## DOCUMENT EXCERPT
● ● ● ●

CBaseLayer is the base class for common layer functionality
The layers used to pass the data to and from the network:
- CSourceLayer transmits a blob of user data into the network
- CSinkLayer is used to retrieve a blob of data with the network response
- CProblemSourceLayer transmits the data from IProblem into the network
- CFullyConnectedSourceLayer transmits the data from IProblem into the network, multiplying the vectors by a trainable weights matrix
- CDataLayer transmits a blob of fixed data into the network
CFullyConnectedLayer is the fully-connected layer
Activation functions:
- CLinearLayer - a linear activation function ax + b
- CELULayer - ELU activation function
- CReLULayer - ReLU activation function
- CLeakyReLULayer - LeakyReLU activation function
- CAbsLayer - abs(x) activation function
- CSigmoidLayer - sigmoid activation function
- CTanhLayer - tanh activation function
- CHardTanhLayer - HardTanh activation function
- CHardSigmoidLayer - HardSigmoid activation function
- CPowerLayer - pow(x, exp) activation function
- CHSwishLayer - h-swish activation function
- CGELULayer - x * sigmoid(1.702 * x) activation function
- CExpLayer - exp activation function
Convolution layers:
- CConvLayer - 2-dimensional convolution
  - CRleConvLayer - convolution for 2-dimensional images in RLE format
- C3dConvLayer - 3-dimensional convolution
- CTranposedConvLayer - transposed 2-dimensional convolution
- C3dTranposedConvLayer - transposed 3-dimensional convolution
- CChannelwiseConvLayer - channelwise convolution
- CTimeConvLayer - sequence convolution along the "time" axis
Pooling layers:
- CMaxPoolingLayer - 2-dimensional max pooling
- CMeanPoolingLayer - 2-dimensional mean pooling
- C3dMaxPoolingLayer - 3-dimensional max pooling
- C3dMeanPoolingLayer - 3-dimensional mean pooling
- CGlobalMaxPoolingLayer - max pooling over whole objects
- CMaxOverTimePoolingLayer - max pooling over sequences along the "time" axis
- CProjectionPoolingLayer - mean pooling along one of the blob dimensions
CSoftmaxLayer calculates softmax function
CDropoutLayer implements random dropout
CBatchNormalizationLayer implements batch normalization
CObjectNormalizationLayer implements normalization over the objects
CLrnLayer implements local response normalization
Elementwise operations with data blobs:
- CEltwiseSumLayer - elementwise sum
- CEltwiseSubLayer - elementwise sub
- CEltwiseMulLayer - elementwise product
- CEltwiseDivLayer - elementwise division
- CEltwiseMaxLayer - elementwise maximum
- CEltwiseNegMulLayer calculates the elementwise product of 1 - first input and the other inputs
Auxiliary operations:
- CTransformLayer changes the blob shape
- CTransposeLayer switches the blob dimensions
- CArgmaxLayer finds maximum values along the given dimension
- CImageResizeLayer changes the size of images in the blob
- CSubSequenceLayer extracts subsequences
- CDotProductLayer calculates the dot product of its inputs
- CAddToObjectLayer adds the content of one input to each of the objects of the other
- CMatrixMultiplicationLayer - mutiplication of two sets of matrices
- CCastLayer - data type conversion
- CInterpolationLayer - interpolation layer
- Blob concatenation:
  - CConcatChannelsLayer concatenates along the Channels dimension
  - CConcatDepthLayer concatenates along the Depth dimension
  - CConcatWidthLayer concatenates along the Width dimension
  - CConcatHeightLayer concatenates along the Height dimension
  - CConcatBatchWidthLayer concatenates along the BatchWidth dimension
  - CConcatObjectLayer concatenates the objects
- Blob splitting:
  - CSplitChannelsLayer splits along the Channels dimension
  - CSplitDepthLayer splits along the Depth dimension
  - CSplitWidthLayer splits along the Width dimension
  - CSplitHeightLayer splits along the Height dimension
  - CSplitListSizeLayer splits along the ListSize dimension
  - CSplitBatchWidthLayer splits along the BatchWidth dimension
  - CSplitBatchLengthLayer splits along the BatchLength dimension
- Working with pixel lists:
  - CPixelToImageLayer creates images from the pixel lists
  - CImageToPixelLayer extracts pixel lists from the images
- Repeating data:
  - CRepeatSequenceLayer repeats sequences several times
  - CUpsampling2DLayer scales up two-dimensional images
- CReorgLayer transforms a multi-channel image into several smaller images with more channels
- CSpaceToDepthLayer splits images into squared blocks and flattens each block
- CDepthToSpaceLayer transforms pixels of images into squared blocks
Loss functions:
- For binary classification:
  - CBinaryCrossEntropyLossLayer - cross-entropy
  - CHingeLossLayer - hinge loss function
  - CSquaredHingeLossLayer - modified squared hinge loss function
  - CBinaryFocalLossLayer - focal loss function (modified cross-entropy)

● ● ● ●

## STORED DATA
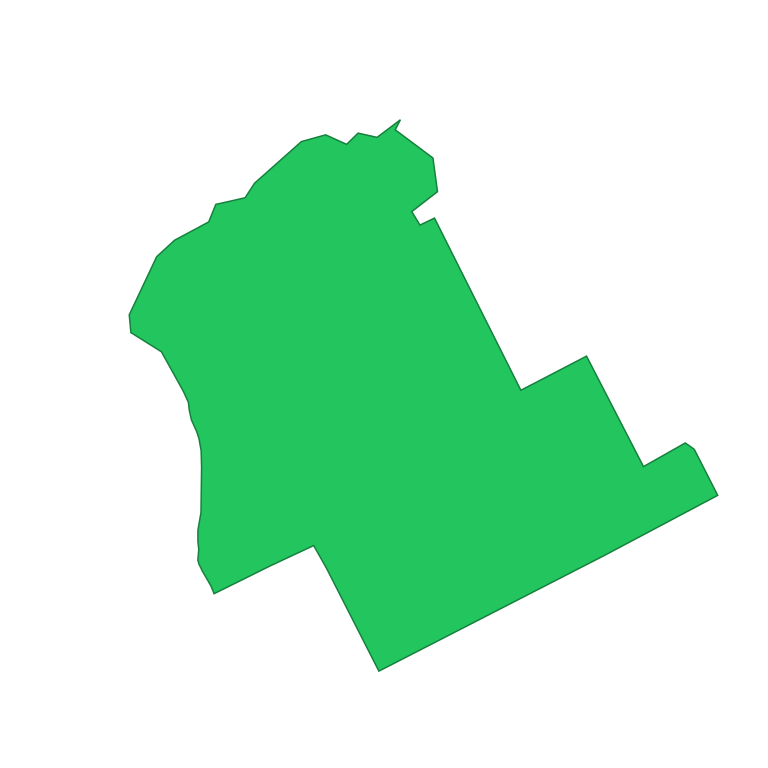 outline of Jersey, Illinois, United States of America, rotated 63°
{"feature_id": "52423323B55765441585507", "entity_name": "Jersey", "entity_type": "district", "adm_level": 2, "iso_a3": "USA", "parent_name": "United States of America", "parent_adm1": "Illinois", "projection": "equal_earth", "projection_center": [-90.406, 39.093], "detail": "fine", "context": "isolated", "style": "filled", "palette": "green", "viewbox_px": 768, "rotation_deg": 63, "n_neighbors": 0, "source": "geoboundaries", "source_scale": "gbopen_adm2", "svg_char_len": 794}
<svg xmlns="http://www.w3.org/2000/svg" viewBox="0 0 768 768"><g transform="rotate(63 384 384)"><path d="M634.7,137.2L583.1,137.2L573.3,142.3L575.4,190.3L451.1,190.9L451.7,264.9L259.1,263.7L258.7,279.8L243.0,281.0L236.9,249.0L204.9,237.8L162.6,258.6L156.0,249.4L161.1,278.2L148.7,293.2L153.5,308.5L135.5,322.9L130.5,347.5L146.3,408.1L155.0,423.2L147.6,452.3L160.0,466.6L160.8,505.3L167.4,528.8L206.7,579.6L223.3,586.2L254.2,567.7L299.6,566.1L311.5,566.6L318.6,569.3L328.6,571.9L341.4,572.5L348.9,573.7L360.6,577.3L371.7,582.6L374.7,584.0L415.4,605.4L429.7,616.1L440.0,621.4L447.4,624.2L456.4,629.8L460.1,630.6L468.3,630.8L484.9,629.9L491.8,630.4L493.7,630.7L494.4,567.9L496.0,520.0L522.1,518.9L637.5,518.9L636.8,264.9L634.7,137.2Z" fill="#22c55e" stroke="#15803d" stroke-width="1.5"/></g></svg>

● ● ● ●

## REQUIREMENTS
[1] In the neural network layer list, what activation function does CGELULayer compute?
[2] Carry on the neural network layer list from its final line, keeping the same indented format.

## PER-TASK OUTPUTS
[1] x * sigmoid(1.702 * x)

[2]
- For multi-class classification:
  - CCrossEntropyLossLayer - cross-entropy
  - CMultiHingeLossLayer - hinge loss function
  - CMultiSquaredHingeLossLayer - modified squared hinge loss function
  - CFocalLossLayer - focal loss function (modified cross-entropy)
- For regression:
  - CEuclideanLossLayer - Euclidean distance
  - CL1LossLayer - L1 distance
- Additionally:
  - CCenterLossLayer - the auxiliary center loss function that penalizes large variance inside a class
Working with discrete features:
- CMultichannelLookupLayer - vector representation of discrete features
- CAccumulativeLookupLayer - the sum of vector representations of a discrete feature
- CPositionalEmbeddingLayer - the vector representations of a position in sequence
- CEnumBinarizationLayer converts enumeration values to one-hot encoding
- CBitSetVectorizationLayer converts a bitset into a vector of ones and zeros
Recurrent layers:
- CLstmLayer implements long short-term memory (LSTM)
- CGruLayer implements a gated recurrent unit (GRU)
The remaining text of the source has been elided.